From: Christian Schröder
Subject: Re: Charset problem
Date: Thu, 13 Sep 2007 23:50:52 +0200
User-agent: Thunderbird 2.0.0.6 (Windows/20070728)

Eli Zaretskii wrote:
You haven't supplied enough information about your systems to
intelligently guess what might be your problem.  One piece of info
that is missing is the locales of your SuSE server and of your Windows
box.

Sorry!

These are the locale settings on my server:
LANG=posix
LC_CTYPE="posix"
LC_NUMERIC="posix"
LC_TIME="posix"
LC_COLLATE="posix"
LC_MONETARY="posix"
LC_MESSAGES="posix"
LC_PAPER="posix"
LC_NAME="posix"
LC_ADDRESS="posix"
LC_TELEPHONE="posix"
LC_MEASUREMENT="posix"
LC_IDENTIFICATION="posix"
LC_ALL=

Do you need anything else from the linux box?

I'm not sure how to find out the locale of my Windows box, but it's a German windows version, if that is of any help.

Go to one of those question marks and type "C-u C-x =".  Then tell
here what Emacs has to say about those characters.

One example:

    character: ? (0374, 252, 0xfc)
      charset: eight-bit-graphic (8-bit graphic char (0xA0..0xFF))
   code point: 252
       syntax: whitespace
     category:
  buffer code: 0xFC
    file code: 0xFC (encoded by coding system raw-text-unix)
terminal code: not encodable

This is what I expected because the character is a german "u-umlaut".

Also, what does Emacs show in the left edge of the mode line.  There's
a character there that says what Emacs thinks about the encoding of
the file, and what encoding it uses for displaying characters on the
terminal (see the user manual, node "Mode Line", for explanations
about these).  What do you see there when you visit the ISO-8859-1
encoded files?

-:---F1 join.php 11:33PM 0.19 (PHP Abbrev)--L10--C30--Top-----------

So it seems to be "no code conversion". I tried to change the coding system for keyboard and/or terminal, but it did not change anything.

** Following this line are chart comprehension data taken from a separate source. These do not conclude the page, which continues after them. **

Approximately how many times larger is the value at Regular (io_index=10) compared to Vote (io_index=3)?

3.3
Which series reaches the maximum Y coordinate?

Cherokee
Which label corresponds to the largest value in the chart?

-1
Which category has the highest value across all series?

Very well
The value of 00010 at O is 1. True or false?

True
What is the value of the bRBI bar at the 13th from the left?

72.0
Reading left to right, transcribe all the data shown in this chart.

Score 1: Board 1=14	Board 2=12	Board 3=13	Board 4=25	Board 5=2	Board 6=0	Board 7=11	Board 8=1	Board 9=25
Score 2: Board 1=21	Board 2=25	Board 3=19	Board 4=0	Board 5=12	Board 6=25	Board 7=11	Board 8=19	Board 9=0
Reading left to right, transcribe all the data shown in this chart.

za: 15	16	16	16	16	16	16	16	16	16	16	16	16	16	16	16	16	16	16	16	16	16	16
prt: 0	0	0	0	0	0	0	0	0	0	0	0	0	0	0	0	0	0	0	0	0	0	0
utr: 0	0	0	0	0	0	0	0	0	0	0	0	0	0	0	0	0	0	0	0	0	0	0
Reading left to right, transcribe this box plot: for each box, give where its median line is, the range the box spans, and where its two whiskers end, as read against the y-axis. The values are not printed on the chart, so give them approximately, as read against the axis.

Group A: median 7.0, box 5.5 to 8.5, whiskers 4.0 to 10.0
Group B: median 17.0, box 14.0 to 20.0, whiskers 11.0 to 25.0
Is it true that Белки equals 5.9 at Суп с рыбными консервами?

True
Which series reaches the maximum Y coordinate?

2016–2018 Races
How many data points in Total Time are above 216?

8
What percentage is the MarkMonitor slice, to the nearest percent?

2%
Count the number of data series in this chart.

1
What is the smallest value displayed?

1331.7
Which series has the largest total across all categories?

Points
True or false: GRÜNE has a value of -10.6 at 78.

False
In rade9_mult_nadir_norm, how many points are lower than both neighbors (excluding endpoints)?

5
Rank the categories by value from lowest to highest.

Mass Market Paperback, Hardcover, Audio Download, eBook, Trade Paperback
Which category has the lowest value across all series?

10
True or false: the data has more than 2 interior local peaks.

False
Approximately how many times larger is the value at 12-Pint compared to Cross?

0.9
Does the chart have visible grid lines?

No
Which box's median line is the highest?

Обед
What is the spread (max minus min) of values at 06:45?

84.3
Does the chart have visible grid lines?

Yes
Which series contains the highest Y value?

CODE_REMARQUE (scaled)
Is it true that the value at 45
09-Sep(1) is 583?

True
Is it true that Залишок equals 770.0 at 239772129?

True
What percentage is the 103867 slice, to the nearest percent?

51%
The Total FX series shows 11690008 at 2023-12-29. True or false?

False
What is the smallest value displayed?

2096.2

It seems as if I still don't understand what's happening. :(

I have tried to set PuTTY's translation to both UTF-8 and ISO-8859-1

Are you talking about the Window->Translation page in the PuTTY's
session configuration dialog?

Exactly!

Did you click the "Save" button on the "Session" page, after changing
those settings, and then restarted the session?  If not, the new
settings might not be in effect.

I changed the current session's settings and I think that the settings actually came into effect because the behaviour changed. Unfortunately, I was not able to get it to behave the way I want it ...

PuTTY seems to send an ISO-8859-1 encoded character when I set the translation to ISO-8859-1.

The "translation" setting is not for sending, it's for receiving: it
tells PuTTY what font to use when it gets characters with the 8th bit
set.

Yes, I have read this in the manual, but I have also found some references where it says that the same encoding is used for sending. If not, what does PuTTY send if I type some german characters on my keyboard? Can I somehow influence what it sends?

So which way do my characters take before they get into the file? How many translation steps are done, and by whom? Are there any Emacs variables that must be set?

Before answering these questions, we need to know the information
about your locales.  It's hard to help you before that, except by wild
guessing.

Sorry for giving too little information and many thanks for your help!